SNOWLIGHT is designed to obtain the next-stage payload, an obfuscated Golang backdoor named GOREVERSE, from a distant URL that is associated to SUPERSHELL, an open-source command-and-control (C2) framework that permits attackers to determine a reverse SSH tunnel and launch interactive shell periods to execute arbitrary code.
Additionally put to make use of by the menace actor is a Golang-based tunneling software generally known as GOHEAVY, which is probably going employed to facilitate lateral motion inside compromised networks, in addition to different packages like afrog, DirBuster, Metasploit, Sliver, and sqlmap.
In a single uncommon occasion noticed by the menace intelligence agency, the menace actors have been discovered to use mitigations for CVE-2023-46747 in a probable try to stop different unrelated adversaries from weaponizing the identical loophole to acquire entry.
“UNC5174 (aka Uteus) was beforehand a member of Chinese language hacktivist collectives ‘Daybreak Calvary’ and has collaborated with ‘Genesis Day”https://thehackernews.com/”Xiaoqiying’ and ‘Teng Snake,'” Mandiant assessed. “This particular person seems to have departed these teams in mid-2023 and has since centered on executing entry operations with the intention of brokering entry to compromised environments.”
There’s proof to counsel that the menace actor could also be an preliminary entry dealer and has the backing of the MSS, given their alleged claims in darkish net boards.

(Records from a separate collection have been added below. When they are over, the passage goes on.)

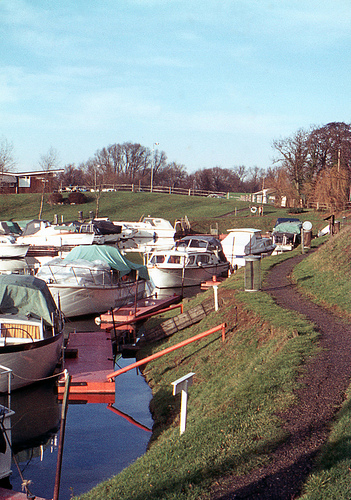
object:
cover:
[63, 244, 155, 293]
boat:
[142, 236, 231, 288]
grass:
[2, 190, 351, 497]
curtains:
[0, 322, 42, 341]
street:
[195, 242, 348, 497]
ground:
[4, 191, 350, 498]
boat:
[111, 216, 176, 238]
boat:
[16, 220, 96, 254]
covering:
[0, 271, 59, 326]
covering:
[271, 218, 303, 236]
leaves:
[269, 137, 283, 147]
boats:
[0, 275, 59, 395]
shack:
[0, 168, 65, 194]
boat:
[271, 218, 301, 256]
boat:
[34, 245, 148, 319]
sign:
[250, 206, 257, 213]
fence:
[54, 184, 351, 212]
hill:
[0, 191, 325, 234]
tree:
[60, 120, 350, 214]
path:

That is bolstered by the actual fact a few of the U.S. protection and U.Ok. authorities entities had been concurrently focused by one other entry dealer known as UNC302.
The findings as soon as once more underscore Chinese language nation-state teams’ continued efforts to breach edge home equipment by swiftly co-opting not too long ago disclosed vulnerabilities into their arsenal in an effort to conduct cyber espionage operations at scale.
“UNC5174 has been noticed trying to promote entry to U.S. protection contractor home equipment, U.Ok. authorities entities, and establishments in Asia in late 2023 following CVE-2023-46747 exploitation,” Mandiant researchers stated.
“There are similarities between UNC5174 and UNC302, which suggests they function inside an MSS preliminary entry dealer panorama. These similarities counsel doable shared exploits and operational priorities between these menace actors, though additional investigation is required for definitive attribution.”
The disclosure comes because the MSS warned that an unnamed international hacking group had infiltrated “tons of” of Chinese language enterprise and authorities organizations by leveraging phishing emails and recognized safety bugs to breach networks. It didn’t reveal the menace actor’s identify or origin.